As Think Progress notes:
– 92% of employers whose workers try to organize force workers to attend anti-union meetings and workers are disciplined or fired for leaving.
– 78% of employers force employees to meet with their supervisor to be interrogated about whether they want a union and asked to reveal which co-workers are union supporters.
– 75% of employers hire union-busting consultants to advise them on how to run an effective anti-union campaign.
– 51% of employers threaten to close the plant if workers vote for the union.
– 25% of employers actually FIRE at least one worker for supporting the union, even though it is against the law.
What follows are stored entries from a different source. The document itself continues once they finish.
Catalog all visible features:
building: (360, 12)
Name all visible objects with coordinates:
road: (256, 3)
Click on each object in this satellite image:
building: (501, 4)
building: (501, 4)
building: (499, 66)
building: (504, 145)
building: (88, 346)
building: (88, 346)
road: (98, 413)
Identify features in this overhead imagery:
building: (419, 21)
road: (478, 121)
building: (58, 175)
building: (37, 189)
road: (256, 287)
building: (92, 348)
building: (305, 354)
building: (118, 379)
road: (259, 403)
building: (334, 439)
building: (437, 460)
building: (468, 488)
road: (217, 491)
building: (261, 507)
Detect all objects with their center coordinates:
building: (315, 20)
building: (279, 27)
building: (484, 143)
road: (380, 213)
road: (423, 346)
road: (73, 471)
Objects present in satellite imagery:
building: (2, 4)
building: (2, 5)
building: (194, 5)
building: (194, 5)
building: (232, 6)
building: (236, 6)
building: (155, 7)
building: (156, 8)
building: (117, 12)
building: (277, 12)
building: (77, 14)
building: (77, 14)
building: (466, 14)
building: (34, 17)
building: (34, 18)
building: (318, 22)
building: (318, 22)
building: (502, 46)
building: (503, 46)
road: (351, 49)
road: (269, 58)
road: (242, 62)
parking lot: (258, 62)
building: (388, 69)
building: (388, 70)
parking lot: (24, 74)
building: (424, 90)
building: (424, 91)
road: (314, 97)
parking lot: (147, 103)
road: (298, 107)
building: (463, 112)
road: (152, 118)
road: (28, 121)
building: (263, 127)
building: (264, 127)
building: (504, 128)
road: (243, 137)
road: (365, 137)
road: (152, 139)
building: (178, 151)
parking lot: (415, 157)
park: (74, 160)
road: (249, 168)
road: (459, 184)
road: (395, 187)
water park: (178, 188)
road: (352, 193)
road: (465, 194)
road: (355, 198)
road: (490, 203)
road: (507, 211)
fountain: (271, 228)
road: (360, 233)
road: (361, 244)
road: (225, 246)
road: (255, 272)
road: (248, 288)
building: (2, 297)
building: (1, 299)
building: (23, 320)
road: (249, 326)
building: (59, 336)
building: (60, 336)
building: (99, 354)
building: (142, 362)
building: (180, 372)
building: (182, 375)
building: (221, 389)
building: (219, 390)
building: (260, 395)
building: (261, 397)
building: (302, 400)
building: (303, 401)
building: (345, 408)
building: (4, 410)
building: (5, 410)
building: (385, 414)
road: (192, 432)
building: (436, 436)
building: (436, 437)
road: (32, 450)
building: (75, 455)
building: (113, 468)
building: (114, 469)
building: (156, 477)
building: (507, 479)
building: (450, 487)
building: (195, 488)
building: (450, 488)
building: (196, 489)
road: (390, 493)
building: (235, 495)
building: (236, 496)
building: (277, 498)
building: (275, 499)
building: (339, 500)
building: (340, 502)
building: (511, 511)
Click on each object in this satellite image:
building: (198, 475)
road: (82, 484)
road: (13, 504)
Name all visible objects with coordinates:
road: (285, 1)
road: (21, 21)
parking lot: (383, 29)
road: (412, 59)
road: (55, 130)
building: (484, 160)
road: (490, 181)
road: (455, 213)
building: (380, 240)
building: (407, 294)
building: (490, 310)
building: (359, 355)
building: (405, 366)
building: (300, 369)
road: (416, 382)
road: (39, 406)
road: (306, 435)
Standing with workers means supporting the EFCA. If 30% of the membership wants a secret ballot, they get one. What EFCA effectively does is allow workers to bypass the long process of forming a union that management needs to recognize in a CBA. The way it will work is easy: 50% of the employees will want a union, and the NLRB will allow them to hold a card-check election, which in this case is basically an absentee election. Those who do not want their vote known publicly, could mail the cards to the NLRB. What’s more a union can be dissolved instantly through the same process.
The need for the EFCA is to balance the extreme power that employers have over employees considering a union from punishment shifts, mandatory no meetings, and the stats mentioned above. Though there could be scenarios where workers will pressure each other the amount of pressure being exerted will still be less than the power management has. Not passing the EFCA is akin to allowing one party to spend money in an election to win votes, and the other party to sit inside all day and hope people remember them.
That this is the first time the GOP has pretended to care about the rights of employees seeking to unionize should be cause enough for viewing their motives as suspect.